3rd CEPR-Imperial-Plato Market Innovator (MI3) Conference 2019
Keynote: A Year since MiFID II
Dr Andrei Kirilenko
Andrei Kirilenko is the Director of the Centre for Global Finance and Technology at the Imperial College Business School. Prior to joining Imperial in August 2015, he was Professor of the Practice of Finance at the MIT Sloan School of Management and Co-Director of the MIT Center for Finance and Policy. Professor Kirilenko’s work focuses on the intersection of finance, technology and regulation.
Main Takeaways and Quotes
Since the 2018 MI3 Conference, a number of significant shifts in the European equities landscape have taken place, not least of which the implementation of MiFID II. The objective of the MI3 conference is primarily to bring together market participants, regulators and academics to find solutions to the problems and means to harness the opportunities that changes in the landscape may offer. This message was at the core of Dr Kirilenko’s Keynote.
He opened by raising the issues surround research data faced by researchers in the UK:
“It’s very difficult to publish research that is not US-centric; It is very difficult to work on things, especially if you don’t have the data [… which is] somewhat more plentiful on US related things. So what we wanted to do was to make sure that we start over time solving [this issue]”
The backbone of the keynote focused on a paper produced in collaboration with Kumushoy Abduraimova, a PhD student at the Centre for Global Finance and Technology. The research looked at data from BMLL from pre and post-MiFID II implementation looking at turnover, volume and number of trades at a number of European trading venues.
The trend noticed was that the quantity traded off exchange markedly increased between January 2017 and 2018, with a particular spike in Systematic Internalisers (SIs). This continued to become more pronounced over the course of 2018, reducing slightly and resettling between September 2018 and January 2019.
“[Systematic Internalisers] existed under MiFID I, but they have been expanded under MiFID II. Here’s the definition under MiFID II: are ‘investment firms which, on an organised, frequent, systematic and substantial basis, deal on own account by executing client orders outside a regulated market, MTF or OTF without operating a multilateral system’ … What that means, at least to me, is that these are not exchanges and they execute under own account which means they have tablot requirements underneath it […] It’s a risky activity that has to be compensated in some way by providing a service, and it is supposed to be an alternative to market participants by providing a valuable source of liquidity”
Dr Kirilenko talks about how SIs have the opportunity to distinguish between categories of clients in a way that exchanges are unable to.

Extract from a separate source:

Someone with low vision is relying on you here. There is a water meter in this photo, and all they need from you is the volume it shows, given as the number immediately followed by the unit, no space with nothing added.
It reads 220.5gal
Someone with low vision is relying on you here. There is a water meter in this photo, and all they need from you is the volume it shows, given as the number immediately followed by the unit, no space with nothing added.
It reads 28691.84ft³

They are able, therefore, to charge clients different amounts, and are subject to different transparency requirements, particularly post-trade, and they are also exempt from the tick-size regime, and so can also post inside the tick.
“If you’re expanding the scope or creating a new regulated entity you need to give them something to get their business model off the ground or they would be like ‘what’s in it for us? OK you want to regulate us; what are you giving us to get us off the ground?’ … These seem to be the economic driving forces behind this regime.”
The talk goes on to ask questions around whether SI has grown proportionally across all STOXX600? His first hypothesis is that MiFID II affects all STOXX 600 structurally similarly. At first glance, yes it does, and there are no clear distinguishing patterns or activity. However there is another side to this question:
“One thing that’s happening while MiFID II is playing out is Brexit is playing out – is there anything we can see in this activity that is potentially affected by that [Brexit uncertainty]?”
To analyse this question, Dr Kirilenko breaks down 50/50 split stocks between EU27 / non-EU27. The theory is that there is where the uncertainty hits hardest. One specific example is a French bank with half its activity in the UK and half not: “There we do see quite a bit of a change … It [the existence of SIs] acts as cushion in terms of liquidity to partly compensate the uncertainty related to Brexit: It’s a good thing. It means that this liquidity is going to change the way it’s matched but it’s going to be less dramatic.”
The same isn’t the same for all stocks. “There is quite a bit of work to do”; the data is not as granular as it should be, and the data isn’t in a position where it can be easily deployed to answer questions around the effect of SIs and MiFID II, however the research is moving towards that point.
Dr Kirilenko closed with broader comments around research into market data and the point of MI3 more generally:
“Our vision is making this an informed debate: a debate based on data; debate based on models; debate based on analysis. We understand that it’s politically charged [… and that] this could have unintended consequences, but we are moving in this direction; were very happy to see more work in this regard.”